● **EXERCISE REQUIREMENTS**
Transcribe the lines of the data from the line containing "El Halloween pasado, una amiga" through the line containing "Informatiebeveiliging", inclusive.

● **DATASET CONTENT**
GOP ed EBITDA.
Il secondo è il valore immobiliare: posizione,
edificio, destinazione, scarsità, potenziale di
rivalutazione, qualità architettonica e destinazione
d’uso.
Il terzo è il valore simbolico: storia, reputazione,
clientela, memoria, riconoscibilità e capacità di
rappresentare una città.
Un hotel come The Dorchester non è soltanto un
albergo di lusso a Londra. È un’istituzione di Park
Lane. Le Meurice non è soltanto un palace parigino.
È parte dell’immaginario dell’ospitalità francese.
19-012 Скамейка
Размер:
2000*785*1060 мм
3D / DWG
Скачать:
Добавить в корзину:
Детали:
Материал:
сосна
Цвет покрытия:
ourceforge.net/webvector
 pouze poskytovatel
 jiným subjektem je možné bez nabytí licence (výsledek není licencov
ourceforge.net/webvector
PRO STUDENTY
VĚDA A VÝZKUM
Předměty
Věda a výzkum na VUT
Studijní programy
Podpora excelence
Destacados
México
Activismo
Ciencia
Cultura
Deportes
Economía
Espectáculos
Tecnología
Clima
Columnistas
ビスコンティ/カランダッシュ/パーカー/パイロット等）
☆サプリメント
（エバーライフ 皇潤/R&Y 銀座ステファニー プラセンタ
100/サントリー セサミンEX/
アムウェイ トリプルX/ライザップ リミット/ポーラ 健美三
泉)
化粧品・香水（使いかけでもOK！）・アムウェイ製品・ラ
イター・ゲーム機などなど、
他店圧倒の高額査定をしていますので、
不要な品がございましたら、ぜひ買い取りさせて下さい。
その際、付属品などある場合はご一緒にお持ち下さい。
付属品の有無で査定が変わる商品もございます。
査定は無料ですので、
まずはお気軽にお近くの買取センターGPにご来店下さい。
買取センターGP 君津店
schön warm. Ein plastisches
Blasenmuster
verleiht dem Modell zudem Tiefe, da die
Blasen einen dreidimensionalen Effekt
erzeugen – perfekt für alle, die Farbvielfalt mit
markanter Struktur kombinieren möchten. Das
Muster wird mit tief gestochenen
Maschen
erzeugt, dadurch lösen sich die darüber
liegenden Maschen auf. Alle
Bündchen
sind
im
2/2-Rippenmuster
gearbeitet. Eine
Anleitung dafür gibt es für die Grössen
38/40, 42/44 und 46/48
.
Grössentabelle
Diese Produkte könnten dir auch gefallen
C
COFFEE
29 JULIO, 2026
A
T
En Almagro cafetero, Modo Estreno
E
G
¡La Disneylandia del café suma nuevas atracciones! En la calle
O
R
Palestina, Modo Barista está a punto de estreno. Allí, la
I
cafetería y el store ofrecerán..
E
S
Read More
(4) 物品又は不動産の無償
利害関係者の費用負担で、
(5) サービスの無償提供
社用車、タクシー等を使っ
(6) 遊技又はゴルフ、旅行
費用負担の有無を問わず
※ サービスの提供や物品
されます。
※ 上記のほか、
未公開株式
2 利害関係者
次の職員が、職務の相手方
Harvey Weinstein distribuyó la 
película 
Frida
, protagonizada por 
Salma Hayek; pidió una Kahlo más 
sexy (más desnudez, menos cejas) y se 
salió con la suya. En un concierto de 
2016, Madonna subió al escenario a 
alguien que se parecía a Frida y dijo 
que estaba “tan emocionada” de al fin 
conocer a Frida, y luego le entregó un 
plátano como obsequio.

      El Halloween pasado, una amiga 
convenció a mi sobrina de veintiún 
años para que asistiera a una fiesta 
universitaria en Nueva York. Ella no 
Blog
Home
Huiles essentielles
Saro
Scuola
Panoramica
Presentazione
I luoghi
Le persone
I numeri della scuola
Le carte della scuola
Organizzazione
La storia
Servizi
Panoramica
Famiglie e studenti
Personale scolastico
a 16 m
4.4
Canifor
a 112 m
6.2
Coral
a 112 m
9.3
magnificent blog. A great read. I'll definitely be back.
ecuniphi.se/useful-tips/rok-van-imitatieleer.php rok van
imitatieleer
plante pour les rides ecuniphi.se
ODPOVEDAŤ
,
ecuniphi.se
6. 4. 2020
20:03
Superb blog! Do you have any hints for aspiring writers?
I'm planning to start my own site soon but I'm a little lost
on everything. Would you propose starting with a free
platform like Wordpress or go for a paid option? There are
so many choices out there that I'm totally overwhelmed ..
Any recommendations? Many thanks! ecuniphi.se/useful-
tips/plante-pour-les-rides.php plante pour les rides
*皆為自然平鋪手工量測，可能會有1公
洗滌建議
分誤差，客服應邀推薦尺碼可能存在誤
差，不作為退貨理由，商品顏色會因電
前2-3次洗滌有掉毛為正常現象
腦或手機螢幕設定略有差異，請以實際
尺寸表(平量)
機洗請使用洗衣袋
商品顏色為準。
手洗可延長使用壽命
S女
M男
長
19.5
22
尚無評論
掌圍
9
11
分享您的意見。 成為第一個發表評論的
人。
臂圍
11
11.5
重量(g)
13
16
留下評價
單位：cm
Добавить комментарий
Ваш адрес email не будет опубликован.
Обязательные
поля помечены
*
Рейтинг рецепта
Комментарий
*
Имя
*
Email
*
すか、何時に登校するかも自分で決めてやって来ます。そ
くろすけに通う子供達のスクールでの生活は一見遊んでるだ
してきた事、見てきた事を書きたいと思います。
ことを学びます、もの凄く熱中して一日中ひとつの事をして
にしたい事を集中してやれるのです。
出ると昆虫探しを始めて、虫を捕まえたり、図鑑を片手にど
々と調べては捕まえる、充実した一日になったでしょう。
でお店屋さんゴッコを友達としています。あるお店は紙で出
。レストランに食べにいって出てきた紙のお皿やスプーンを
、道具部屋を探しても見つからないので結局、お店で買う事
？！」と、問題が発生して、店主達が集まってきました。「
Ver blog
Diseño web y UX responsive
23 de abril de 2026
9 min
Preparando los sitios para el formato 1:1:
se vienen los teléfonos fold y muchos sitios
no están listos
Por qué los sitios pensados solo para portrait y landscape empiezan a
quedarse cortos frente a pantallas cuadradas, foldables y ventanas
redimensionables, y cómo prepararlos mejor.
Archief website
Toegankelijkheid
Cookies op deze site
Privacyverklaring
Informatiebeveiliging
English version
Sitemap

● **WRITTEN ANSWER**
      El Halloween pasado, una amiga 
convenció a mi sobrina de veintiún 
años para que asistiera a una fiesta 
universitaria en Nueva York. Ella no 
Blog
Home
Huiles essentielles
Saro
Scuola
Panoramica
Presentazione
I luoghi
Le persone
I numeri della scuola
Le carte della scuola
Organizzazione
La storia
Servizi
Panoramica
Famiglie e studenti
Personale scolastico
a 16 m
4.4
Canifor
a 112 m
6.2
Coral
a 112 m
9.3
magnificent blog. A great read. I'll definitely be back.
ecuniphi.se/useful-tips/rok-van-imitatieleer.php rok van
imitatieleer
plante pour les rides ecuniphi.se
ODPOVEDAŤ
,
ecuniphi.se
6. 4. 2020
20:03
Superb blog! Do you have any hints for aspiring writers?
I'm planning to start my own site soon but I'm a little lost
on everything. Would you propose starting with a free
platform like Wordpress or go for a paid option? There are
so many choices out there that I'm totally overwhelmed ..
Any recommendations? Many thanks! ecuniphi.se/useful-
tips/plante-pour-les-rides.php plante pour les rides
*皆為自然平鋪手工量測，可能會有1公
洗滌建議
分誤差，客服應邀推薦尺碼可能存在誤
差，不作為退貨理由，商品顏色會因電
前2-3次洗滌有掉毛為正常現象
腦或手機螢幕設定略有差異，請以實際
尺寸表(平量)
機洗請使用洗衣袋
商品顏色為準。
手洗可延長使用壽命
S女
M男
長
19.5
22
尚無評論
掌圍
9
11
分享您的意見。 成為第一個發表評論的
人。
臂圍
11
11.5
重量(g)
13
16
留下評價
單位：cm
Добавить комментарий
Ваш адрес email не будет опубликован.
Обязательные
поля помечены
*
Рейтинг рецепта
Комментарий
*
Имя
*
Email
*
すか、何時に登校するかも自分で決めてやって来ます。そ
くろすけに通う子供達のスクールでの生活は一見遊んでるだ
してきた事、見てきた事を書きたいと思います。
ことを学びます、もの凄く熱中して一日中ひとつの事をして
にしたい事を集中してやれるのです。
出ると昆虫探しを始めて、虫を捕まえたり、図鑑を片手にど
々と調べては捕まえる、充実した一日になったでしょう。
でお店屋さんゴッコを友達としています。あるお店は紙で出
。レストランに食べにいって出てきた紙のお皿やスプーンを
、道具部屋を探しても見つからないので結局、お店で買う事
？！」と、問題が発生して、店主達が集まってきました。「
Ver blog
Diseño web y UX responsive
23 de abril de 2026
9 min
Preparando los sitios para el formato 1:1:
se vienen los teléfonos fold y muchos sitios
no están listos
Por qué los sitios pensados solo para portrait y landscape empiezan a
quedarse cortos frente a pantallas cuadradas, foldables y ventanas
redimensionables, y cómo prepararlos mejor.
Archief website
Toegankelijkheid
Cookies op deze site
Privacyverklaring
Informatiebeveiliging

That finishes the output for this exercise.